Em uma primeira análise, é essencial compreender e debater a gênese desse efeito. De acordo com o filósofo grego Aristóteles, o homem é um ser social, ou seja, por natureza, precisa pertencer a uma coletividade e fazer parte de algum grupo, o que, em busca pela aprovação, pode dar origem a nefastos movimentos. Nesse contexto, essa necessidade intrínseca se encontra com os algoritmos das redes sociais, os quais só recomendam publicações desejáveis, sem dar lugar à diversidade e, comumente, mostrando itens radicais e de intolerância. Assim, uma vez que problemas são iminentes, é preciso combater o crescimento das bolhas.
Em uma segunda análise, destaca-se a importância de observar e tomar medidas cabíveis para esse panorama. Segundo uma matéria jornalística da BBC News, o efeito bolha, agravado pelas redes sociais, gera um aumento na radicalização e na polarização, além de inibir a diversidade de opinião e, em casos mais graves, fortalece movimentos neonazistas. Ademais, salienta-se que, devido aos algoritmos, a perspectiva das pessoas fica limitada, o que contribui para a sua alienação e seu acesso a informação de maneira restrita. Logo, ressalta-se que ações a serem tomadas a respeito dessa problemática são imprescindíveis.
Em virtude das argumentações apresentadas, é notável que o efeito bolha é crescente e corrobora com a desordem social.

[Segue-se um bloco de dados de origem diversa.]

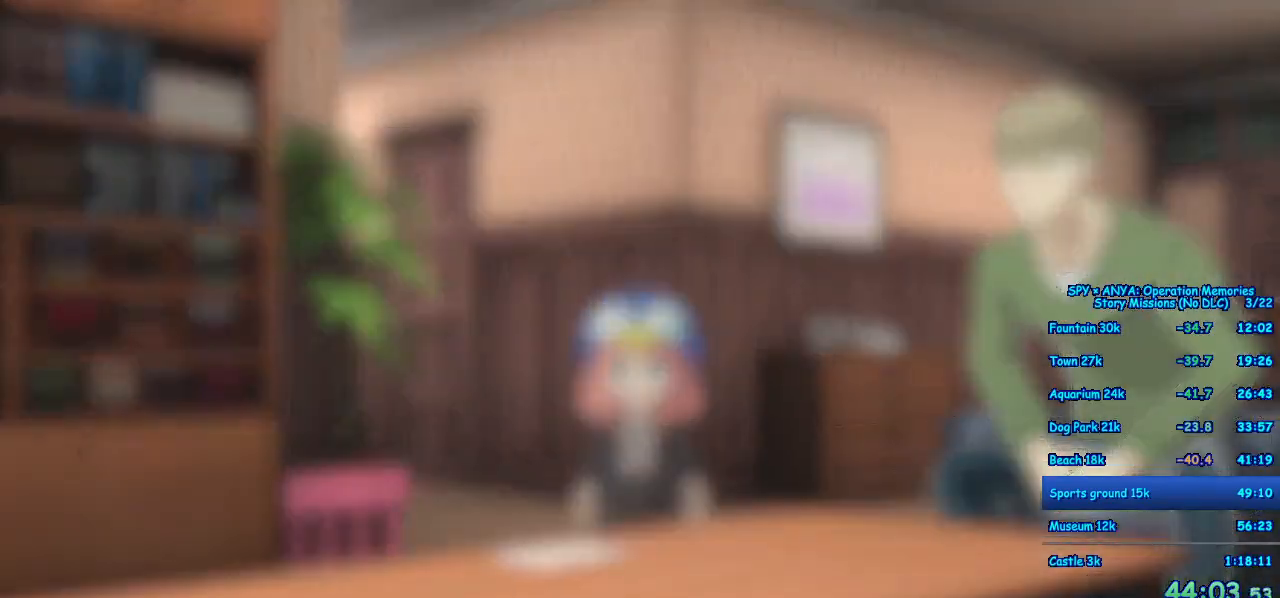
{"buttons": [], "left_stick": "center", "right_stick": "center", "events": [[100, "R1", "up"]]}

Portanto, é preciso que o MEC, Ministério da Educação, em consonância com o Marco Civil da Internet, crie e efetive campanhas educativas, por meio das mídias sociais e nas escolas, que busquem informar e prevenir a sociedade no que tange a grupos virtuais fechados. Para que assim, esse problema, marcante da contemporaneidade, seja sanado, e que a coletividade se aproxime do ideal proposto por More.